I opened the gates and the dogs ran out, free and happy I guess.
I could deliver my load of mail. I have created a whole neighborhood of released happy dogs involved with each other, probably mating and making more dogs for next years Christmas help.

I am not proud of this crappy thing I did, I would like to personally apologize to my daughter Chris (she is a great dog lover, check her blog, thelifeofcaptainchip.blogspot.gr.)

I remember arriving at a house, no yard, and no dog. I start to put some mail in the brass slot at the bottom of the door and I am ambushed by a dog on the inside, he grabs my fingers and I try to pull my hand out and the mail slot closes on my fingers cutting them. Freezing weather, bleeding fingers and the dog is on the inside proudly barking away.

How do I get me revenge on this beast, it actually might have been a tiny poodle, but to me he was a snarling Ridgeback; I get a life magazine out of my bag, I have no idea if they even subscribed. I put the magazine in the slot until the dog gets a hold of it. I then pull him into the door and then ram the magazine in…hoping to skewer him; I must have missed because he continued barking and probably making fun of me, giving me the “paw.”

Aside from the cold and the dogs, delivering Christmas mail was OK, meeting for coffee and killing time so we could go out on a second run and drag it into heavy overtime.

I now know all dogs are not “junk yard dogs’” at least the ones I have in my yard aren’t.

Monday, February 11, 2013

Buying a “round” in an English pub.

When you go to a country to live, or even to visit there are things you have to get used to, some are hard, some are easy.

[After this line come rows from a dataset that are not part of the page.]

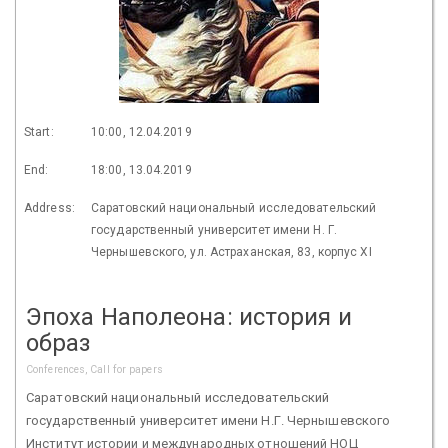
Start:
10:00, 12.04.2019
End:
18:00, 13.04.2019
Address:
Саратовский национальный исследовательский
государственный университет имени Н. Г.
Чернышевского, ул. Астраханская, 83, корпус XI
Эпоха Наполеона: история и
образ
Conferences, Call for papers
Саратовский национальный исследовательский
государственный университет имени Н.Г. Чернышевского
Институт истории и международных отношений НОЦ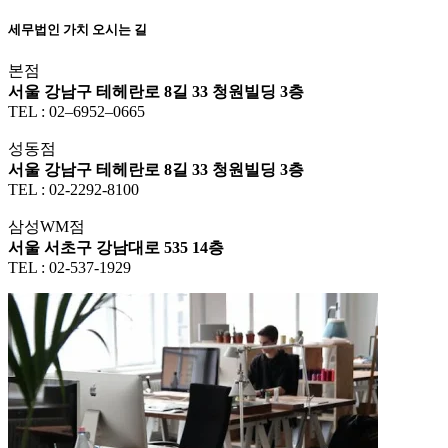
세무법인 가치 오시는 길
본점
서울 강남구 테헤란로 8길 33 청원빌딩 3층
TEL : 02–6952–0665
성동점
서울 강남구 테헤란로 8길 33 청원빌딩 3층
TEL : 02-2292-8100
삼성WM점
서울 서초구 강남대로 535 14층
TEL : 02-537-1929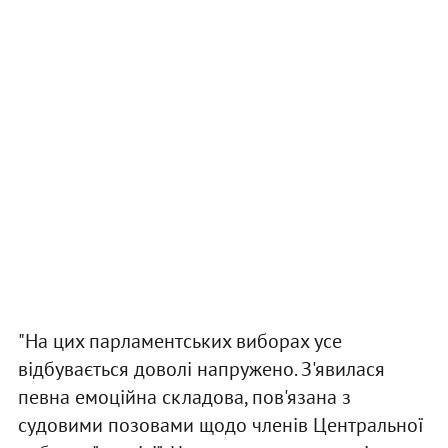
"На цих парламентських виборах усе
відбувається доволі напружено. З'явилася
певна емоційна складова, пов'язана з
судовими позовами щодо членів Центральної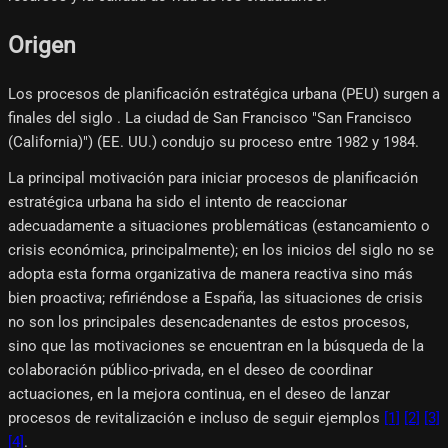
Origen
Los procesos de planificación estratégica urbana (PEU) surgen a
finales del siglo . La ciudad de San Francisco "San Francisco
(California)") (EE. UU.) condujo su proceso entre 1982 y 1984.
La principal motivación para iniciar procesos de planificación
estratégica urbana ha sido el intento de reaccionar
adecuadamente a situaciones problemáticas (estancamiento o
crisis económica, principalmente); en los inicios del siglo no se
adopta esta forma organizativa de manera reactiva sino más
bien proactiva; refiriéndose a España, las situaciones de crisis
no son los principales desencadenantes de estos procesos,
sino que las motivaciones se encuentran en la búsqueda de la
colaboración público-privada, en el deseo de coordinar
actuaciones, en la mejora continua, en el deseo de lanzar
procesos de revitalización e incluso de seguir ejemplos
[1]
[2]
[3]
[4]
.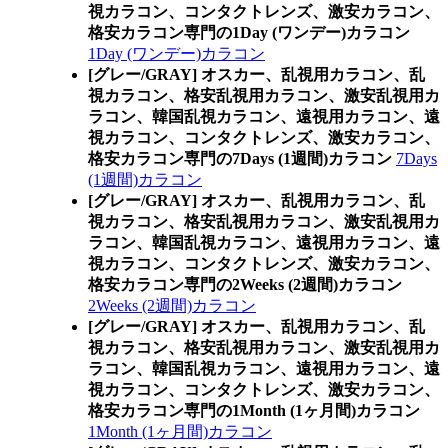
視カラコン、コンタクトレンズ、激安カラコン、
格安カラコン専門の1Day (ワンデー)カラコン
1Day (ワンデー)カラコン
[グレー/GRAY] オスカー、乱視用カラコン、乱
視カラコン、格安乱視用カラコン、激安乱視用カ
ラコン、韓国乱視カラコン、遠視用カラコン、遠
視カラコン、コンタクトレンズ、激安カラコン、
格安カラコン専門の7Days (1週間)カラコン
7Days
(1週間)カラコン
[グレー/GRAY] オスカー、乱視用カラコン、乱
視カラコン、格安乱視用カラコン、激安乱視用カ
ラコン、韓国乱視カラコン、遠視用カラコン、遠
視カラコン、コンタクトレンズ、激安カラコン、
格安カラコン専門の2Weeks (2週間)カラコン
2Weeks (2週間)カラコン
[グレー/GRAY] オスカー、乱視用カラコン、乱
視カラコン、格安乱視用カラコン、激安乱視用カ
ラコン、韓国乱視カラコン、遠視用カラコン、遠
視カラコン、コンタクトレンズ、激安カラコン、
格安カラコン専門の1Month (1ヶ月間)カラコン
1Month (1ヶ月間)カラコン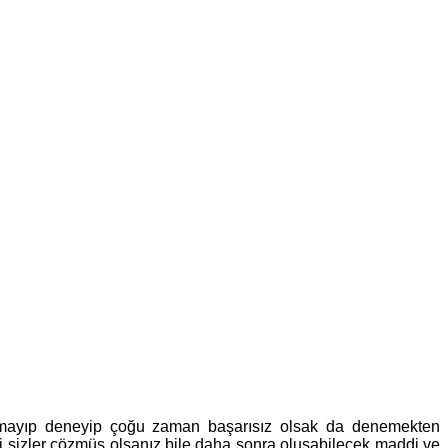
ulamayıp deneyip çoğu zaman başarısız olsak da denemekten
i sizler çözmüş olsanız bile daha sonra oluşabilecek maddi ve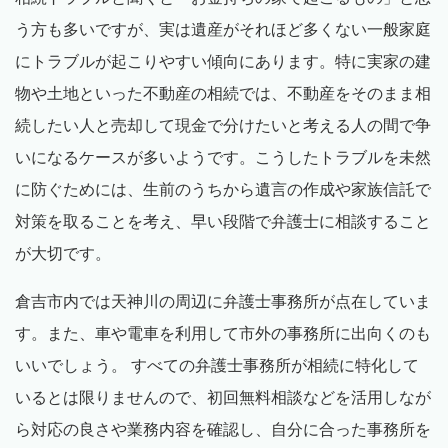
う方も多いですが、実は遺産がそれほど多くない一般家庭
にトラブルが起こりやすい傾向にあります。特に実家の建
物や土地といった不動産の相続では、不動産をそのまま相
続したい人と売却して現金で分けたいと考える人の間で争
いになるケースが多いようです。こうしたトラブルを未然
に防ぐためには、生前のうちから遺言の作成や家族信託で
対策を取ることを考え、早い段階で弁護士に相談すること
が大切です。
倉吉市内では天神川の周辺に弁護士事務所が点在していま
す。また、車や電車を利用して市外の事務所に出向くのも
いいでしょう。 すべての弁護士事務所が相続に特化して
いるとは限りませんので、初回無料相談などを活用しなが
ら対応の良さや業務内容を確認し、自分に合った事務所を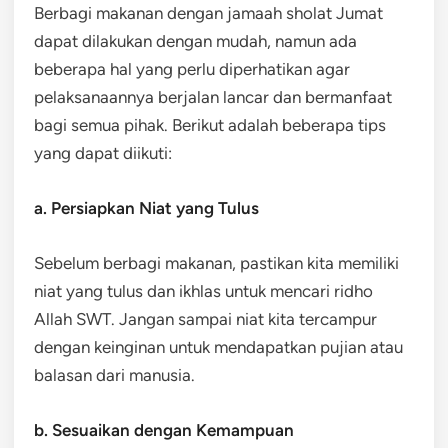
Berbagi makanan dengan jamaah sholat Jumat
dapat dilakukan dengan mudah, namun ada
beberapa hal yang perlu diperhatikan agar
pelaksanaannya berjalan lancar dan bermanfaat
bagi semua pihak. Berikut adalah beberapa tips
yang dapat diikuti:
a. Persiapkan Niat yang Tulus
Sebelum berbagi makanan, pastikan kita memiliki
niat yang tulus dan ikhlas untuk mencari ridho
Allah SWT. Jangan sampai niat kita tercampur
dengan keinginan untuk mendapatkan pujian atau
balasan dari manusia.
b. Sesuaikan dengan Kemampuan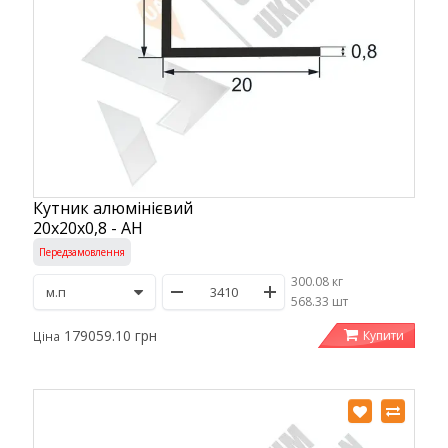
Кутник алюмінієвий
20х20х0,8 - АН
Передзамовлення
300.08 кг
/
568.33 шт
179059.10 грн
Купити
Ціна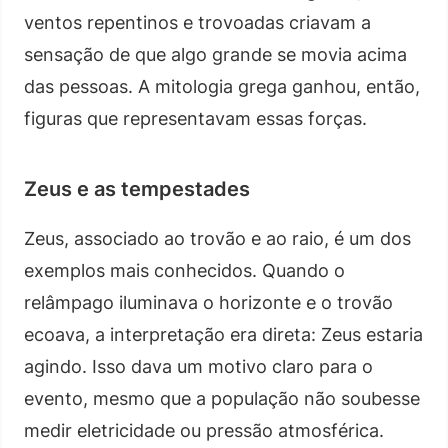
ventos repentinos e trovoadas criavam a
sensação de que algo grande se movia acima
das pessoas. A mitologia grega ganhou, então,
figuras que representavam essas forças.
Zeus e as tempestades
Zeus, associado ao trovão e ao raio, é um dos
exemplos mais conhecidos. Quando o
relâmpago iluminava o horizonte e o trovão
ecoava, a interpretação era direta: Zeus estaria
agindo. Isso dava um motivo claro para o
evento, mesmo que a população não soubesse
medir eletricidade ou pressão atmosférica.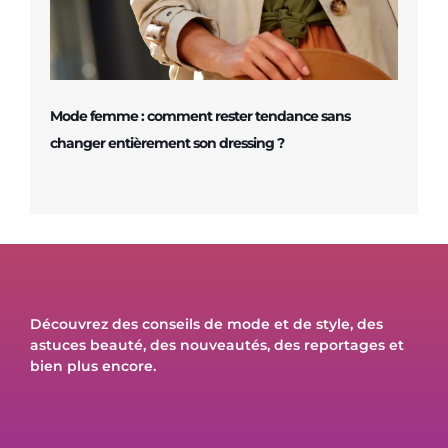
Mode femme : comment rester tendance sans
changer entièrement son dressing ?
Découvrez des conseils de mode et de style, des
astuces beauté, des nouveautés, des reportages et
bien plus encore.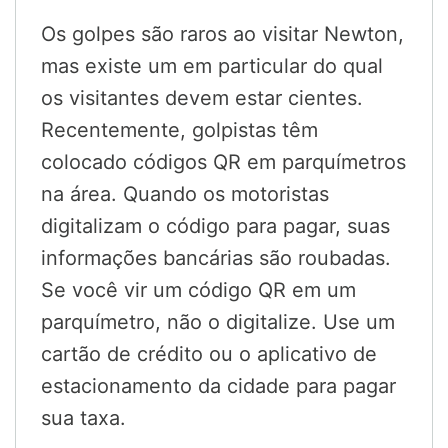
Os golpes são raros ao visitar Newton,
mas existe um em particular do qual
os visitantes devem estar cientes.
Recentemente, golpistas têm
colocado códigos QR em parquímetros
na área. Quando os motoristas
digitalizam o código para pagar, suas
informações bancárias são roubadas.
Se você vir um código QR em um
parquímetro, não o digitalize. Use um
cartão de crédito ou o aplicativo de
estacionamento da cidade para pagar
sua taxa.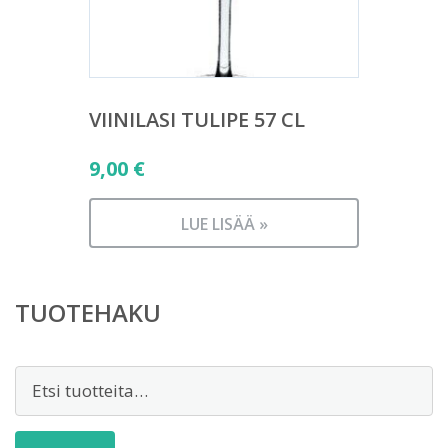
VIINILASI TULIPE 57 CL
9,00
€
LUE LISÄÄ »
TUOTEHAKU
Etsi: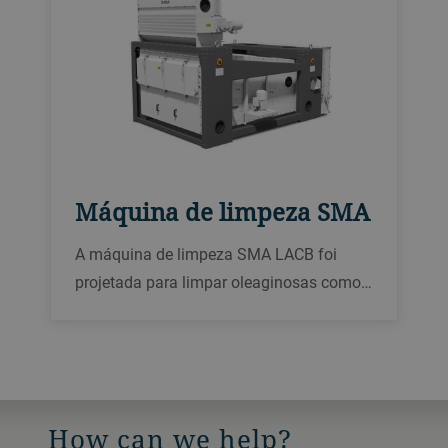
Máquina de limpeza SMA
A máquina de limpeza SMA LACB foi
projetada para limpar oleaginosas como
soja, girassol e canola. Você pode limpar
com facilidade e rapidez as peneiras
dentro da máquina. Ela oferece alto
rendimento e pode ser usada para todos
os tipos de grãos.
How can we help?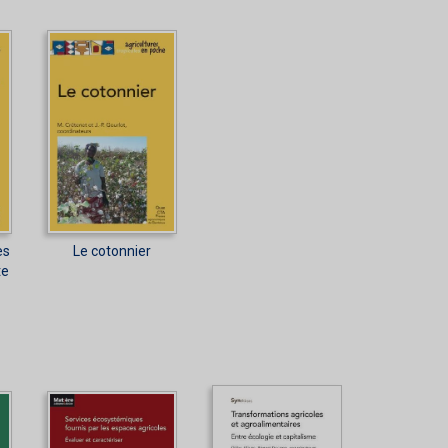
es
Le cotonnier
te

In the 60s in London, going to the pub was easy to get used to, after work we all ended up at the local pub…even ended up there at lunch time. Thank heavens there were pub hours or we would have been there all afternoon.

Our local was The Adams Arms, or at least I think it was. The lady that ran it was Mrs. Fitzpatrick, she cashed lots of my checks.

Pubs had some things that required getting used to. They served cheese sandwiches and also ham sandwiches…but try to get a ham and cheese sandwich. What would they do with the extra two pieces of bread?

Mixed drinks were impossible; alcohol was sold by the measure. If James Bond walked in, he would have to buy a shot of vermouth and six shots of gin to make a reasonably dry martini. Forget the shaken not stirred stuff, not in any pub I went to.

Pubs seemed very novel to me and sort of “cute”, especially the country ones. I felt that it was 1944 not 1965 and I was a “Yank”. Scotch on the rocks was one rapidly melting ice cube, and if you wanted more ice, they had to send out for it.

What drove the regulars from McCann crazy was the round of drinks thing.
You buy a round and if there are five guys each one buys a round, at least five drinks are consumed.
Sometimes the crowd is even bigger. This then starts all over again, to the abuse of your liver.

I would walk in buy a round of drinks and then leave to the complete consternation of all. They take their responsibility of buying a round very serious.

I am afraid I didn’t respect the rules of the “round” as much as I should have.

I have English friends and they tell me that pubs have changed, the food is better, they have ham and cheese sandwiches as well as great food, OK, and I will take their word for it. They even have plenty of ice and can make a Martini.

I personally like to remember them, as they were when I first was introduced to them. No ham and cheese sandwiches and five ice cubes per pub.